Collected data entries
+ + +

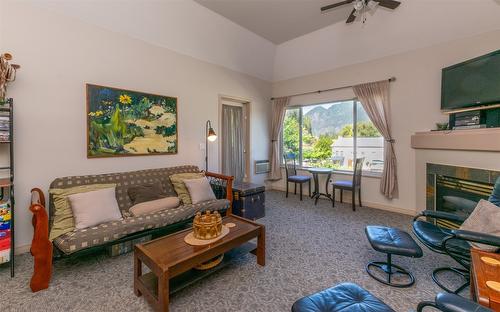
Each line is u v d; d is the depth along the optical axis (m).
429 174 3.22
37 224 1.82
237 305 1.68
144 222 2.34
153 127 3.38
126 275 2.05
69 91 2.67
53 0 2.50
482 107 2.56
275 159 5.50
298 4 3.26
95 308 1.65
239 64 4.56
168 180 3.28
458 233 1.61
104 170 2.96
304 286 1.91
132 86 3.18
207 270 1.91
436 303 0.97
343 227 3.19
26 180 2.44
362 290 1.30
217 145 4.31
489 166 2.40
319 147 4.93
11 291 1.81
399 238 1.97
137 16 3.01
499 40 2.92
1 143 2.31
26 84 2.41
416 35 3.44
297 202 4.48
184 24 3.40
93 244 2.02
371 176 4.14
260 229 2.19
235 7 3.33
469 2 2.85
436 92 3.41
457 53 3.22
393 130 3.86
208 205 2.94
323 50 4.33
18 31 2.36
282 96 5.39
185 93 3.79
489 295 1.05
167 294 1.52
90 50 2.81
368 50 3.95
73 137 2.71
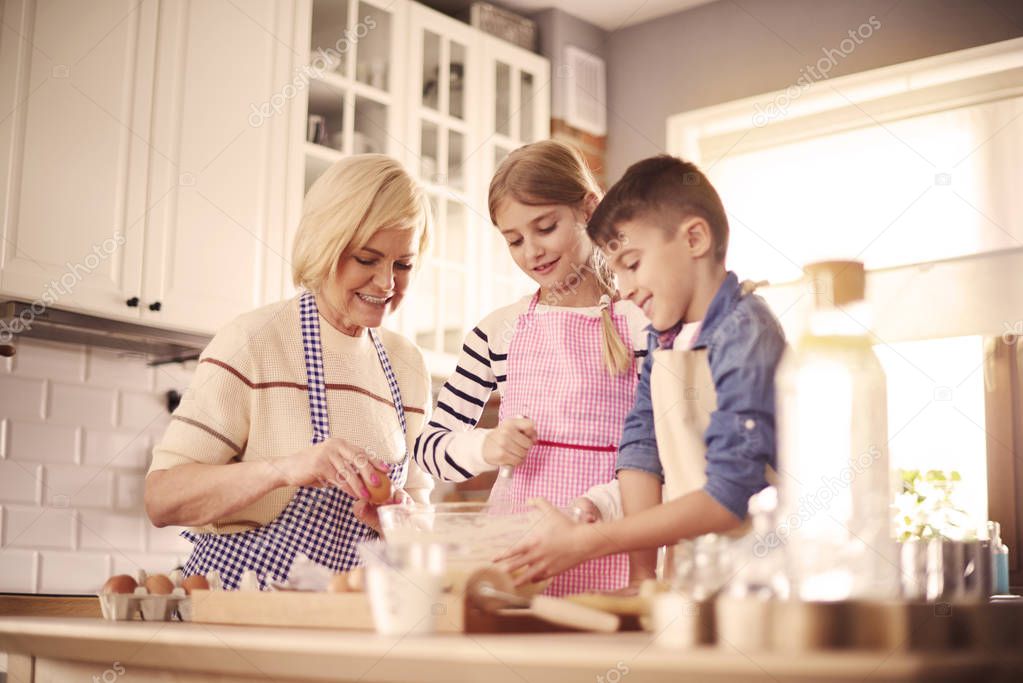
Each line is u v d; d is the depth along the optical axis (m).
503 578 1.04
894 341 3.16
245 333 1.70
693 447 1.23
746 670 0.74
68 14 2.56
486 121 3.53
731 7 3.62
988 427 3.01
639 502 1.30
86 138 2.57
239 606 1.25
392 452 1.80
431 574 1.02
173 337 2.75
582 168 1.65
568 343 1.54
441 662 0.86
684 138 3.68
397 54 3.29
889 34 3.33
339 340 1.77
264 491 1.53
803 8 3.48
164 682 1.17
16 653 1.39
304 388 1.72
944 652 0.82
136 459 2.94
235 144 2.86
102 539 2.85
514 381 1.58
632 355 1.53
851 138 3.36
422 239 1.81
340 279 1.71
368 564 1.04
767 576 0.91
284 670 0.99
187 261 2.74
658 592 1.03
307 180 3.07
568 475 1.48
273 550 1.62
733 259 3.52
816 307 1.52
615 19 3.84
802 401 1.24
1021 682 0.88
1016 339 3.00
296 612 1.19
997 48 3.12
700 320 1.30
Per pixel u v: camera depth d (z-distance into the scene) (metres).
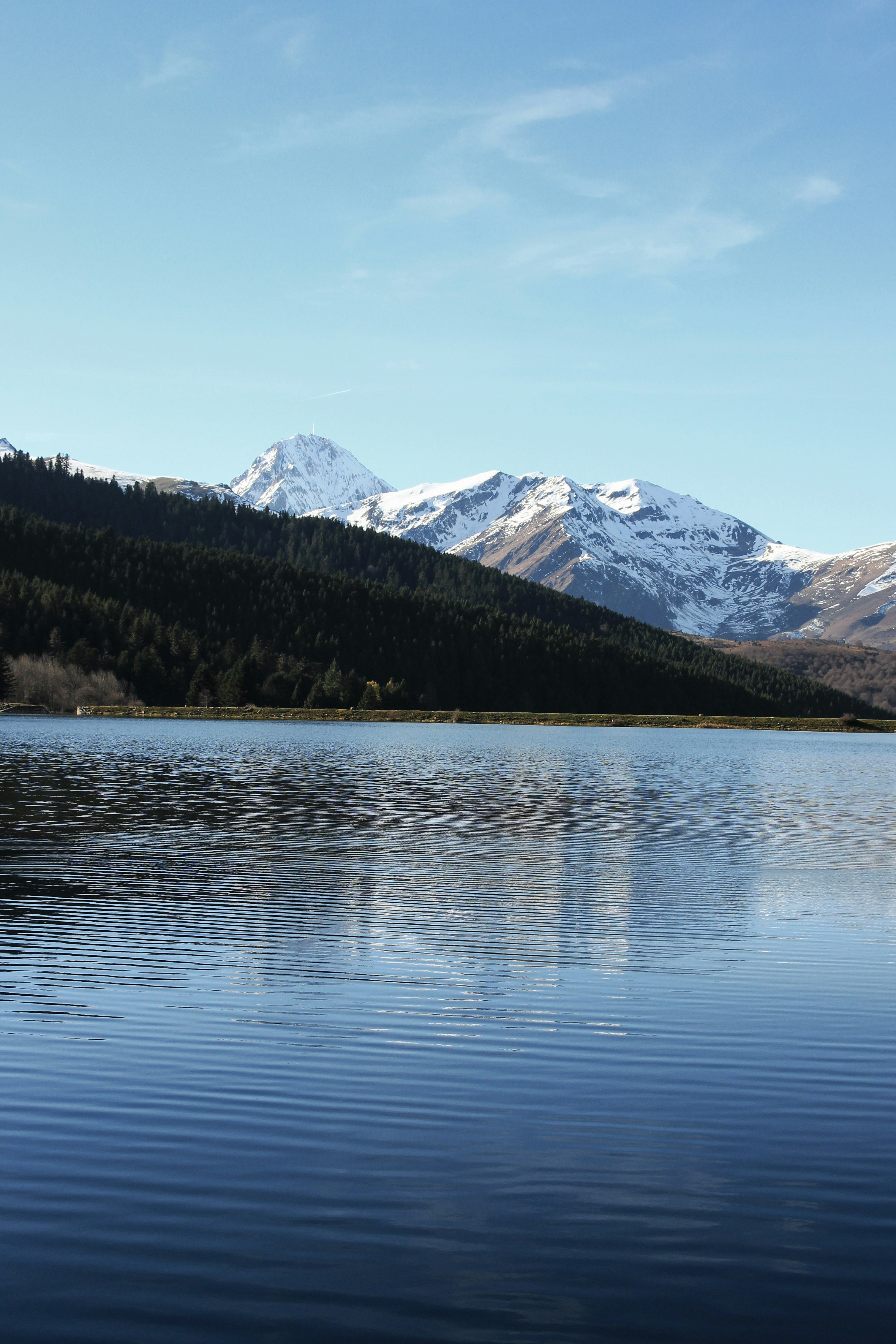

+ + +

> [Your task]: Look above for the line holding "746 670 0.74". Print it and every line after it, exactly, through the line holding "944 652 0.82".

> [Solution for this exercise]:
746 670 0.74
68 14 2.56
486 121 3.53
731 7 3.62
988 427 3.01
639 502 1.30
86 138 2.57
239 606 1.25
392 452 1.80
431 574 1.02
173 337 2.75
582 168 1.65
568 343 1.54
441 662 0.86
684 138 3.68
397 54 3.29
889 34 3.33
339 340 1.77
264 491 1.53
803 8 3.48
164 682 1.17
16 653 1.39
304 388 1.72
944 652 0.82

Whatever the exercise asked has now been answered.